PROBLEM DETAILS: Each line below that holds the word "other" counts once. Say how many such lines there are, and no more.

DATA PROVIDED:
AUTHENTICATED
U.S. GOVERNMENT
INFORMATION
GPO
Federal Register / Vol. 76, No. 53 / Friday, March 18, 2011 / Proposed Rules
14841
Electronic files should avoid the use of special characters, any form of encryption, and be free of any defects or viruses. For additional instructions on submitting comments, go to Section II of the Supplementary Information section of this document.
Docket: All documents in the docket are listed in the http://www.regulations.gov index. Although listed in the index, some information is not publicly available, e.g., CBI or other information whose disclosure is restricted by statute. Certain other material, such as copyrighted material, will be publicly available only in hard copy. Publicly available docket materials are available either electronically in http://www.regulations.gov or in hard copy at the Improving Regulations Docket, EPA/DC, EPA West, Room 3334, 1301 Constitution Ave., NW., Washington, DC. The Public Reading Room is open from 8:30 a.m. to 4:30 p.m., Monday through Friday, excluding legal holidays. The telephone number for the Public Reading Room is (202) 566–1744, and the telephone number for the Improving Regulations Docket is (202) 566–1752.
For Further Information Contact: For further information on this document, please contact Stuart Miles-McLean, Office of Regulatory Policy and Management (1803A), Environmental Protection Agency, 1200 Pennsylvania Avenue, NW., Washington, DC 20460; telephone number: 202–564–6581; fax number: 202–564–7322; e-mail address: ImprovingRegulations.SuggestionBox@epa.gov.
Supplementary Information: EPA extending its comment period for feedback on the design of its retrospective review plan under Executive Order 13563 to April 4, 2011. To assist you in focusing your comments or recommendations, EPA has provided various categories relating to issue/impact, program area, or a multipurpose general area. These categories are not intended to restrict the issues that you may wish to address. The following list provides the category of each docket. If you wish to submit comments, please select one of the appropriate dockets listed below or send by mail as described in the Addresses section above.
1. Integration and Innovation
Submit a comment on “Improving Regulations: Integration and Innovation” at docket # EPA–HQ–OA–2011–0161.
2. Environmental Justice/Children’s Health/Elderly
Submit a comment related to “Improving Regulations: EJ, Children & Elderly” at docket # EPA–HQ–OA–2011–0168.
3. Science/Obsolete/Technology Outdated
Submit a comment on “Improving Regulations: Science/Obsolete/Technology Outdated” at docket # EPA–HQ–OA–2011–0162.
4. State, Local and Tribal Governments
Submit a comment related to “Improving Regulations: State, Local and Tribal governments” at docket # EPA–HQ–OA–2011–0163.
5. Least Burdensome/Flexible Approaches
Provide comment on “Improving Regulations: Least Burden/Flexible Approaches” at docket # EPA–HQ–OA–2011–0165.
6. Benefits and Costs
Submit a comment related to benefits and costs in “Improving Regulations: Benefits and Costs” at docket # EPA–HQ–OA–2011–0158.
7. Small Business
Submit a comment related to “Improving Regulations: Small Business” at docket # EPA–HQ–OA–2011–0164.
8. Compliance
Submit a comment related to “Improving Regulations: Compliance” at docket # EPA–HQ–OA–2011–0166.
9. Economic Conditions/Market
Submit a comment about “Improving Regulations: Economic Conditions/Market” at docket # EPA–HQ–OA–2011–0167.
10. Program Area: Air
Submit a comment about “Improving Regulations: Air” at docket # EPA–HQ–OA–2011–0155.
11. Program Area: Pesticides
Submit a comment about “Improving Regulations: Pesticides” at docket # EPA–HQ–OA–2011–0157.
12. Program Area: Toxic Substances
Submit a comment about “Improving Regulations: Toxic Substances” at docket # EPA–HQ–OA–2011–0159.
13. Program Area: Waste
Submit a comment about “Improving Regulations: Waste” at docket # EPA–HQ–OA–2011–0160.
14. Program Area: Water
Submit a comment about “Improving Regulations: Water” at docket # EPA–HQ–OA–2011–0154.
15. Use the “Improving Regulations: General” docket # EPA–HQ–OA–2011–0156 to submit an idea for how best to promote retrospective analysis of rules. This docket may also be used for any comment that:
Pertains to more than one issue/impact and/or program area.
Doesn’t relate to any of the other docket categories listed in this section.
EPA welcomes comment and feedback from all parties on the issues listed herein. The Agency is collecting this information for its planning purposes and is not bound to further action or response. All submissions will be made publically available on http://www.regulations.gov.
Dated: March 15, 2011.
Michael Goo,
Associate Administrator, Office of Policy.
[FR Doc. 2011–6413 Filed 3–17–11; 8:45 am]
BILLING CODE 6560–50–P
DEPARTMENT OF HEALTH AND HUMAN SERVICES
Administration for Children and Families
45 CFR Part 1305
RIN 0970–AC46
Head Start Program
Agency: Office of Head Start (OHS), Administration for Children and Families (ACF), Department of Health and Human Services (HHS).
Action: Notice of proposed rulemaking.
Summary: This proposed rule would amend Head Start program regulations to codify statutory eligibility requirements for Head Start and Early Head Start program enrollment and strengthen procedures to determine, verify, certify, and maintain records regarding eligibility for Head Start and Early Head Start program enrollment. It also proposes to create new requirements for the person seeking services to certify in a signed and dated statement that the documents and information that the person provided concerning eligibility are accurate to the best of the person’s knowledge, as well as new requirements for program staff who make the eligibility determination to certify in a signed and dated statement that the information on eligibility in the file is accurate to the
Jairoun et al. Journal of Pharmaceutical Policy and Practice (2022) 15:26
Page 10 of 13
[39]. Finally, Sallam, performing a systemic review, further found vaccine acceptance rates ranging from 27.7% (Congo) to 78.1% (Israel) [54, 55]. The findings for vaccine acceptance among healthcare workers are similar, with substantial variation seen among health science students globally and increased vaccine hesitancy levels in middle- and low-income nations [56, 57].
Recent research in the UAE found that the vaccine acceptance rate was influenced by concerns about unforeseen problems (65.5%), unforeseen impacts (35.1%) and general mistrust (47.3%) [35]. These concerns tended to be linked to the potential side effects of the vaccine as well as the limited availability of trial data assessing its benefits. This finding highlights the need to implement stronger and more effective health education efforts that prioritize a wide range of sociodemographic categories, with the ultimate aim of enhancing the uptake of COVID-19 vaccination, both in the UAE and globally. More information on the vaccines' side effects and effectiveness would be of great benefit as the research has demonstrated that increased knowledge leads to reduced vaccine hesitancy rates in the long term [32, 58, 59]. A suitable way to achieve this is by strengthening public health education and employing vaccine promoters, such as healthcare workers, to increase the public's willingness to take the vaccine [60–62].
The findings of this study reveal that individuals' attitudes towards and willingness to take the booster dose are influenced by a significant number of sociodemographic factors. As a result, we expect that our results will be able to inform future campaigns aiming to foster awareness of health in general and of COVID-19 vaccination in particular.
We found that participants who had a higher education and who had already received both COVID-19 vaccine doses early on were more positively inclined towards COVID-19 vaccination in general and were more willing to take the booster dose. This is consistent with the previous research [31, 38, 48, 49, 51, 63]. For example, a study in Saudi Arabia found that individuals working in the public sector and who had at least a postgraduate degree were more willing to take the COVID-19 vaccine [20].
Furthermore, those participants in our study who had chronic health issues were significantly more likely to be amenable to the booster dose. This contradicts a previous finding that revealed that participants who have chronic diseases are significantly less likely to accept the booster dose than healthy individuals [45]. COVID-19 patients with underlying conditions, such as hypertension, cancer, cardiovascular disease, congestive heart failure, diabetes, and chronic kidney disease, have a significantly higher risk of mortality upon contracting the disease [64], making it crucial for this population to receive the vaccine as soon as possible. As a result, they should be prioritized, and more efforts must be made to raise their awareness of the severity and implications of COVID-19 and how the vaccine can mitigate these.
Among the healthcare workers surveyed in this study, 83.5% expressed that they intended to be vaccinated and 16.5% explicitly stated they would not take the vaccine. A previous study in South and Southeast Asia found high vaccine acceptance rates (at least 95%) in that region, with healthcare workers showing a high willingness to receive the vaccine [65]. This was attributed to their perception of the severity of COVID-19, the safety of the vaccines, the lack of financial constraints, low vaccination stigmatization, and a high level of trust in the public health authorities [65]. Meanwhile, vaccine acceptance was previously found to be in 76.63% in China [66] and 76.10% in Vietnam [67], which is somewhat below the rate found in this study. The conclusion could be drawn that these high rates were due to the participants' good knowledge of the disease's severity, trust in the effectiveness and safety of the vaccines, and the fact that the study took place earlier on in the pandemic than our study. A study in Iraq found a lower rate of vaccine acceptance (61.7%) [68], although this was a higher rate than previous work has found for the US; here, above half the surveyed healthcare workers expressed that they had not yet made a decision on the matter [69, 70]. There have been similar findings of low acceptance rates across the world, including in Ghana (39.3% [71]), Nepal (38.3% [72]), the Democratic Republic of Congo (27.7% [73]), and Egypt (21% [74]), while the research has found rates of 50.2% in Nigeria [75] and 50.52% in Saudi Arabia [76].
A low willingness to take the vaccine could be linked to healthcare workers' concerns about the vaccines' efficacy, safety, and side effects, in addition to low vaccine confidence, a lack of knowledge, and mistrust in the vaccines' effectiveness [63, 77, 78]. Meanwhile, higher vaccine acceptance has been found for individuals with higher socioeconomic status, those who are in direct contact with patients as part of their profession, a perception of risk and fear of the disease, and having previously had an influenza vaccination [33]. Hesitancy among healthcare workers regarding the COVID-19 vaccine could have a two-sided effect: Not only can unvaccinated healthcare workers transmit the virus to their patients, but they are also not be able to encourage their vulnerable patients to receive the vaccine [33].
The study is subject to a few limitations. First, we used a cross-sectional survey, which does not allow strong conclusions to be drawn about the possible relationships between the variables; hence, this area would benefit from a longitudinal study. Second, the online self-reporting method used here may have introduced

ANSWER SPACE: 2